DVD FEATURES: Documentaries, games, a 3-D time line, photo gallery.
Cheaper by the Dozen
DIRECTOR: Shawn Levy
CAST: Steve Martin, Bonnie Hunt, Hilary Duff, Tom Welling, Piper Perabo, Ashton Kutcher
SYNOPSIS: A remake of the 1950 classic, this time starring Martin and Hunt as parents of 12 children.
WHAT WE SAID: Persall also gave this film a C-. "Two things the movie update of Cheaper by the Dozen has in common with its 1950 predecessor: the title and the number of children shared by a married couple. After that, it's all downhill to the lowest common denominator of family entertainment. . . . If you've seen the ad, you've seen it all: Comedy by chaos, all stampeding kids and scrambled eggs on the ceiling. Martin mugging for the camera while playing pratfall guy. Some warm fuzzies and the convenient crises punctuated by kid mischief. Paint-by-number entertainment, although the number is much higher than nuclear family averages."

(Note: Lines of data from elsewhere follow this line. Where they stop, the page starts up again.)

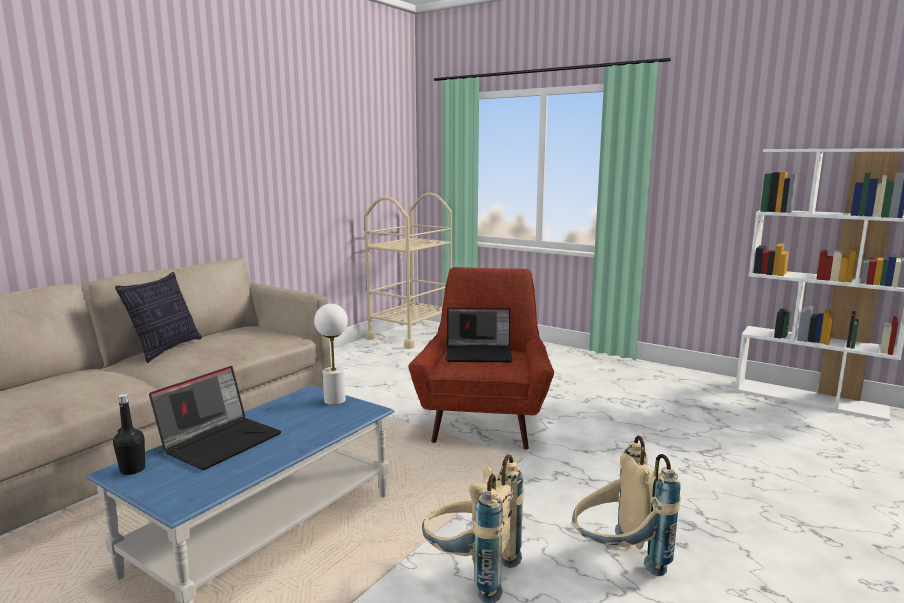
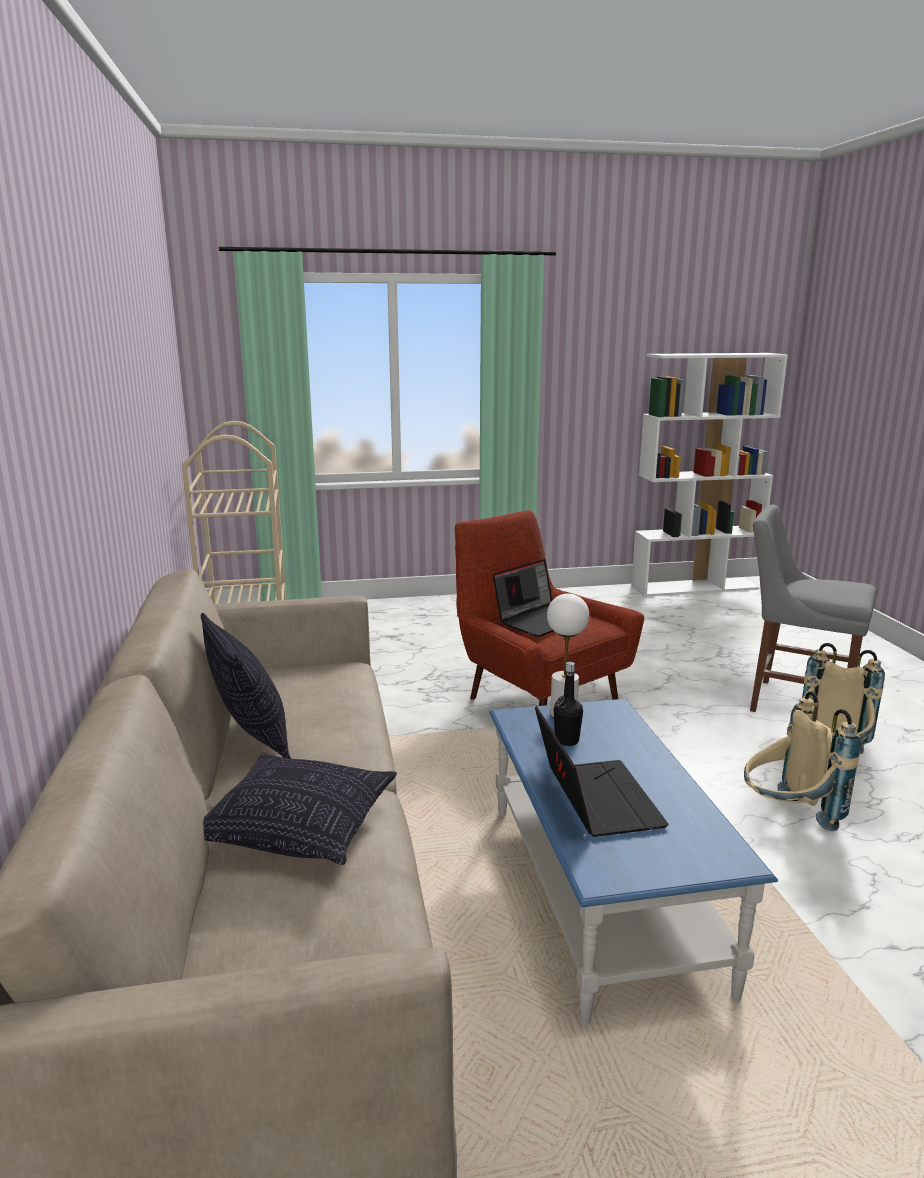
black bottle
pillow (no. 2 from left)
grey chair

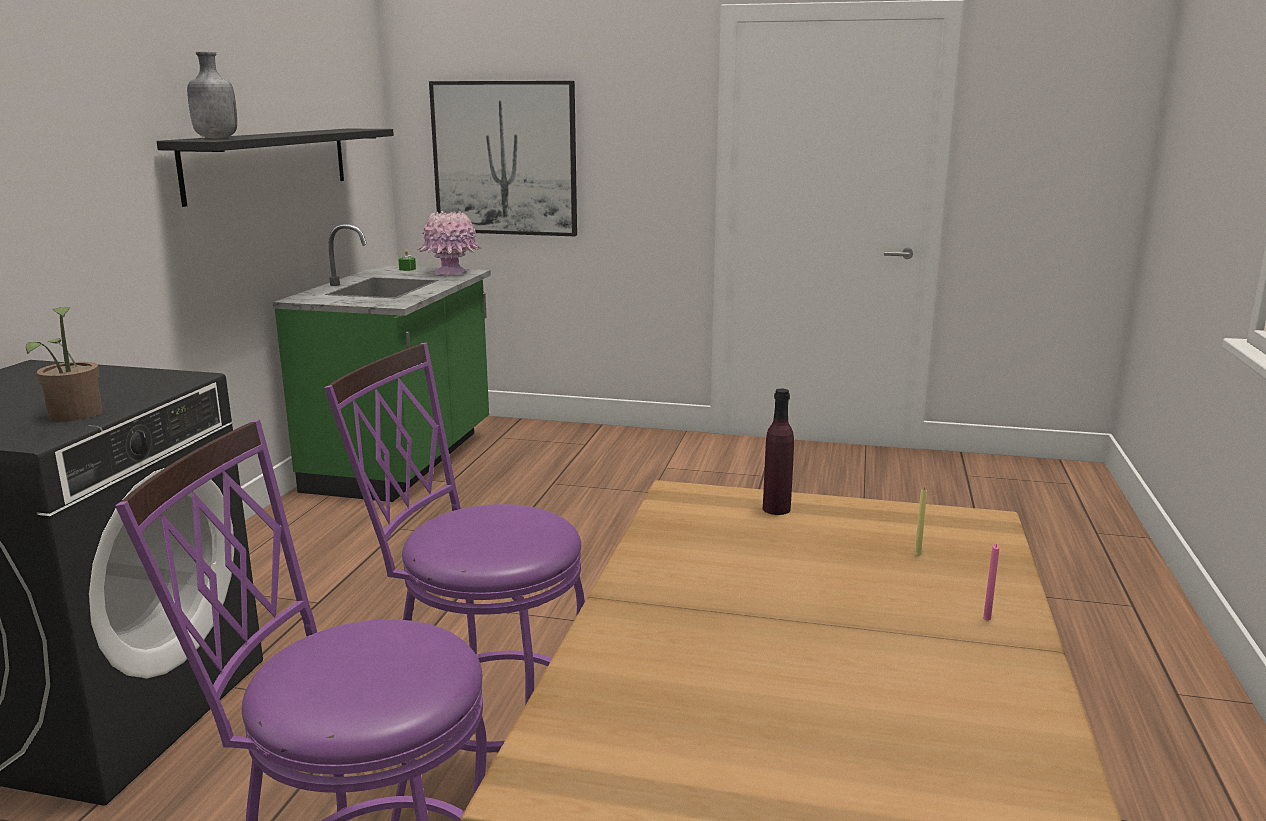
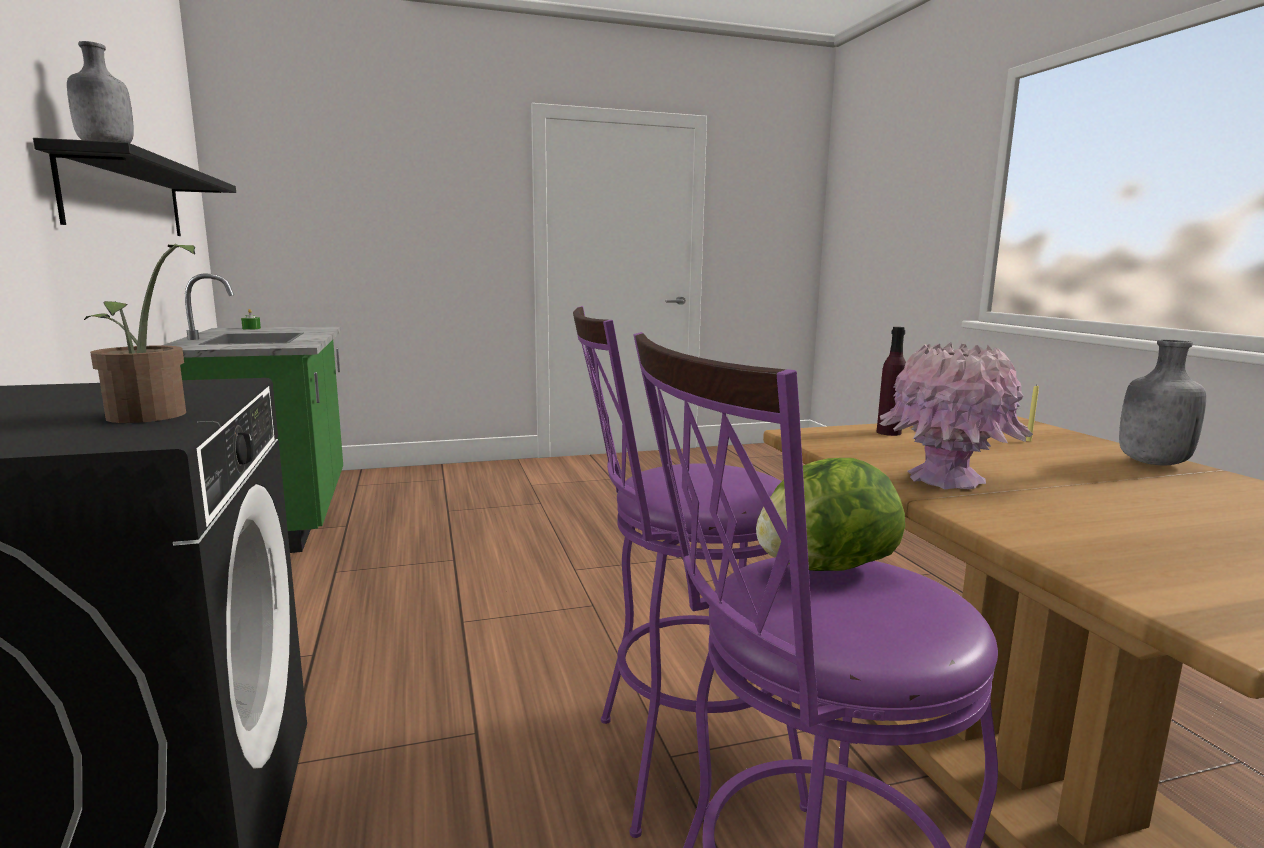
pink vase
picture
grey bottle (no. 2 from left)
lettuce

MPAA RATING: PG; crude humor, mature themes
RUNNING TIME: 99 min.
Hope Springs
DIRECTOR: Mark Herman
CAST: Colin Firth, Minnie Driver, Heather Graham, Oliver Platt, Mary Steenburgen, Frank Collison
SYNOPSIS: An artist (Firth) gets dumped by his fiancee (Driver) and moves to a small Vermont town where a matchmaker (Steenburgen) unites him with a local beauty (Graham). But the ex-girlfriend may not be entirely out of the picture.
WHAT WE SAID: The Times did not review this film, which Disney gave only limited "test run" release in the fall.